Les conditions du camp Ravensbrück vécues par Germaine Tillion.
Ravensbrück, situé au nord de
l'Allemagne est un camp réservé aux
femmes. D’abord,un camp de concentration,
il devient en 1933 un camp d'extermination.
Germaine Tillion , grande résistante et
ethnologue, fut déportée en 1943.
De plus, elle a survécu pendant deux années,
elle a soutenu moralement les femmes du
camp et écrit une opérette « Le verfügbar
aux enfers ».

Le camp de Ravensbrück fut construit en 1938 dans une campagne paisible, au bord d'un lac, ce qui contraste avec les conditions de vie du camp.
Dès l'entrée du camp tout était fait pour impressionner les détenus , sur la porte était écrit «Le travail rend libre».
Le camp – réservé aux femmes – compta plus de 132000 prisonniers et les historiens estiment le nombre de victimes à 92000. Une des particularités du camp était qu'il abritait... une pouponnière pour les enfants nés dans le camp, enfants dont la plupart mouraient quelques heures à peine après leur naissance.
Germaine Tillion fut déportée dans ce camp, après avoir été trahie, alors qu'elle jouait un rôle actif dans la résistance.
Dès les débuts de sa déportation, elle étudie le fonctionnement du camp et cherche à donner de l'espoir aux femmes et la force de survivre.
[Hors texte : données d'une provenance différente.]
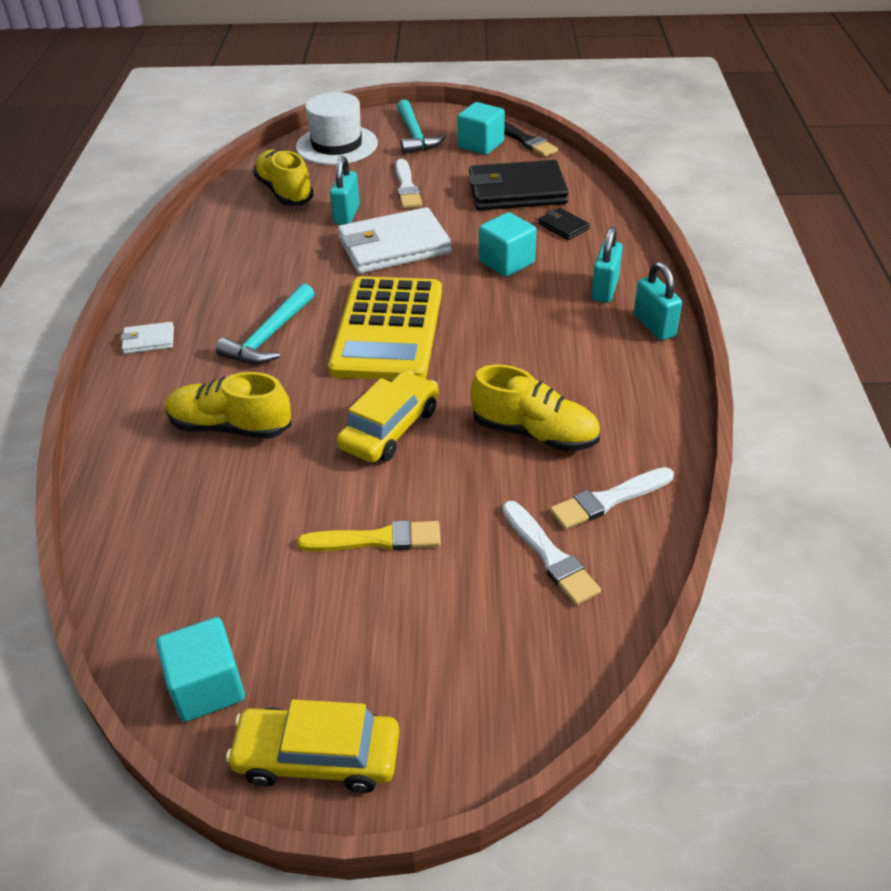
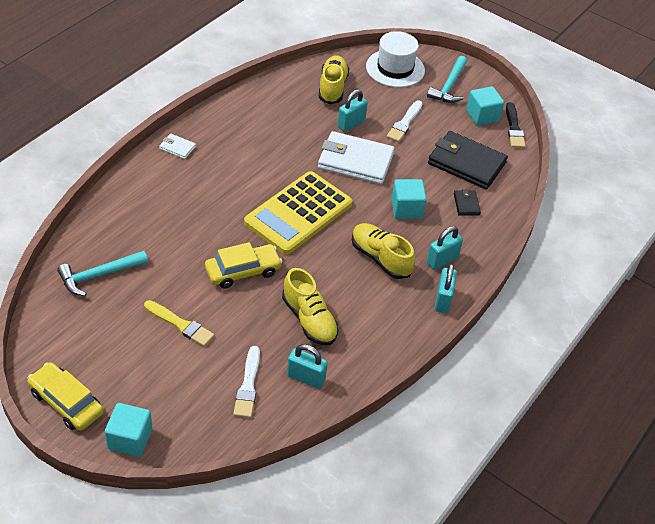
camera: 30 degrees right, 5 degrees up
turquoise cube [156,617,245,722] -> turquoise cube moved to [105,403,153,457]
yellow shoe [166,372,292,439] -> yellow shoe moved to [352,223,415,279]
turquoise hammer [216,283,315,364] -> turquoise hammer moved to [57,251,148,296]
white brush [550,467,674,529] -> turquoise padlock [287,344,328,389]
Elle écrit une opérette à la fois tragique et burlesque qui raconte la vie difficile des déportées, en y ajoutant beaucoup d'humour pour oublier leur sort.
Germaine Tillion a aidé ces femmes à rester en vie en créant à leur côté l'opérette et en la chantant discrètement le soir. Elle composa «Le verfügbar aux enfers» en se cachant des SS et en échangeant sa ration alimentaire contre du papier, des crayons.
Nous pouvons voir que l'esprit de Germaine Tillion face à la difficulté de survie dans les camps a été particulièrement combatif, elle a su garder espoir et elle a aidé les femmes à survivre.
Au camp, la vie de Germaine Tillion était faite de journées répétitives .
Réveillée à trois heure et demie par une sirène, il lui faut ensuite ranger sa paillasse et s'habiller. L'hygiène et le manque de WC et de lavabos est insupportable pour les déportées.
Puis le travail, épuisant jusqu'au soir.
Il y avait trois repas par jour: le matin ,un café clair, le midi de la soupe et le soir un peu de pain, de la soupe.
Régulièrement, des femmes étaient battues, astreintes au travail , assassinées suite à un acte de rébellion, sans raison particulière ou lorsqu'elles ne sont plus capables de travailler. On réalisait aussi des opérations pseudo médicales au camp en promettant aux volontaires de les libérer ensuite.
Germaine Tillion donnait aux femmes des moments d'espoir même le courage de ces femmes ne pouvait rien contre la violence perpétrée par les nazis.